# Annual tax approximation



## Chitown14 (Aug 6, 2015)

Hi, I was just wondering if anyone knows on average how much taxes would have to be paid annual for driving full time?


----------



## UberPissed (Aug 13, 2014)

Need way more info, such as family size, and status, income, etc.

However, here are some nuggets of info:

1. You pay self employment tax on every dollar of net profit. THe rate is 15.2%. 
2. you also pay income tax on that income as well. This taxed at marginal rates based on your taxable income (this can be different then your self employment income due to adjustments and deductions.


----------



## gearhead (Nov 30, 2015)

Here's a good rule of thumb, Uber takes 25% IRS takes anywhere from 15% to 38% depending on your AGI (adjusted gross income). Bottom line it doesn't leave much for the working stiff. Take all the deductions due you, including meals which means if you're working 40+ a week you can take breakfast & lunch Ian's if you work the late shift you can take dinner along with lunch. Remember in 2015 you're allowed 57.5 per mile deduction. In 2016 it's less.


----------



## UberPissed (Aug 13, 2014)

My advice - work a full time job. Supplement income from UBER by driving a very low cost vehicle (paid for, high MPG) and post losses on the business that will offset your income from your regular job.


----------



## UberTaxPro (Oct 3, 2014)

Chitown14 said:


> Hi, I was just wondering if anyone knows on average how much taxes would have to be paid annual for driving full time?

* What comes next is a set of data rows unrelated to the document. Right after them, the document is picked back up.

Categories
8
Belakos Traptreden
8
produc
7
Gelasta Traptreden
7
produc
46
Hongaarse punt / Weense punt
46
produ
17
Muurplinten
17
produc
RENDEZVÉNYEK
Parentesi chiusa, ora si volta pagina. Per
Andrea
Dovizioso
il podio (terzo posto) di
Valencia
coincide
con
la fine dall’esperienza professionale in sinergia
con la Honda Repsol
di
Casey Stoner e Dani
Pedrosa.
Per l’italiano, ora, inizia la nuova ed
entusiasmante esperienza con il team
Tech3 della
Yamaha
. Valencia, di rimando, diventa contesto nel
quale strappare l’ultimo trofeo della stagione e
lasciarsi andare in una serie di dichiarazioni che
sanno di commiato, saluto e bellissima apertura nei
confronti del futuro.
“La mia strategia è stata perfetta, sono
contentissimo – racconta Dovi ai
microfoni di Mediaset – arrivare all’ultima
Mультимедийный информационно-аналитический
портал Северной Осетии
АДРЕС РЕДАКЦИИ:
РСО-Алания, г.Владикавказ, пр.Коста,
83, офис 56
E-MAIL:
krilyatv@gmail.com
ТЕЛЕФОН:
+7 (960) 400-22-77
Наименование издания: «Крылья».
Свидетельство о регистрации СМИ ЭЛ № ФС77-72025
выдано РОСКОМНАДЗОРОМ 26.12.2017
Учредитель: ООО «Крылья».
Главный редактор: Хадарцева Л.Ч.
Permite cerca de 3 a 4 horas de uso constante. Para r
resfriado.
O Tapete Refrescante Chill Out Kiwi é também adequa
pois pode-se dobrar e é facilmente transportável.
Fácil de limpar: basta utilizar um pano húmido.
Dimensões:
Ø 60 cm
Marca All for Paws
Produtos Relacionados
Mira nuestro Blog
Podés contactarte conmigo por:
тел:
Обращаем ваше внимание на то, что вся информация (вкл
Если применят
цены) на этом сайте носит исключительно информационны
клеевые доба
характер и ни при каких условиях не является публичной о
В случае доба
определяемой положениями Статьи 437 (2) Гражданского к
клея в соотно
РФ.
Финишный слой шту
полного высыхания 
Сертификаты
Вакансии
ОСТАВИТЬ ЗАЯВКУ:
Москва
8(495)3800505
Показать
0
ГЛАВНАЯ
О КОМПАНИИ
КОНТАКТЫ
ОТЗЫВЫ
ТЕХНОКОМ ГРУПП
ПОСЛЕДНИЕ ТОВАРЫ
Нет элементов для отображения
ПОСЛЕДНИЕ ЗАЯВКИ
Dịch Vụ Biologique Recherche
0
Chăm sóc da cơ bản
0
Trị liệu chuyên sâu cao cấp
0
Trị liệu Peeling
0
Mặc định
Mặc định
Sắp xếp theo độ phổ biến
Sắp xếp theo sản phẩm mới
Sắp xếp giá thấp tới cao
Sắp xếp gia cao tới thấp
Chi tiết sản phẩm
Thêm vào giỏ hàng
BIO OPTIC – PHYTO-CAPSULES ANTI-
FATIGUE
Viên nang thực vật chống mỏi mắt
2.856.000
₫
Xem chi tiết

This might help you. There's more if you google it
http://www.jacksonhewitt.com/Resource-Center/Tax-Calculator/


----------



## Wheelman (Jan 5, 2016)

You should be tracking daily stats that include $/mi that includes all deductible miles driven. The IRS will give an expense deduction of $.54/mi in 2016. If your $/mi driving income exceeds $.54, you will have income. If less than $.54, you will have a loss. In my experience, it's pretty close and I'm driving a V8 Tahoe at $.11/mi for gas.


----------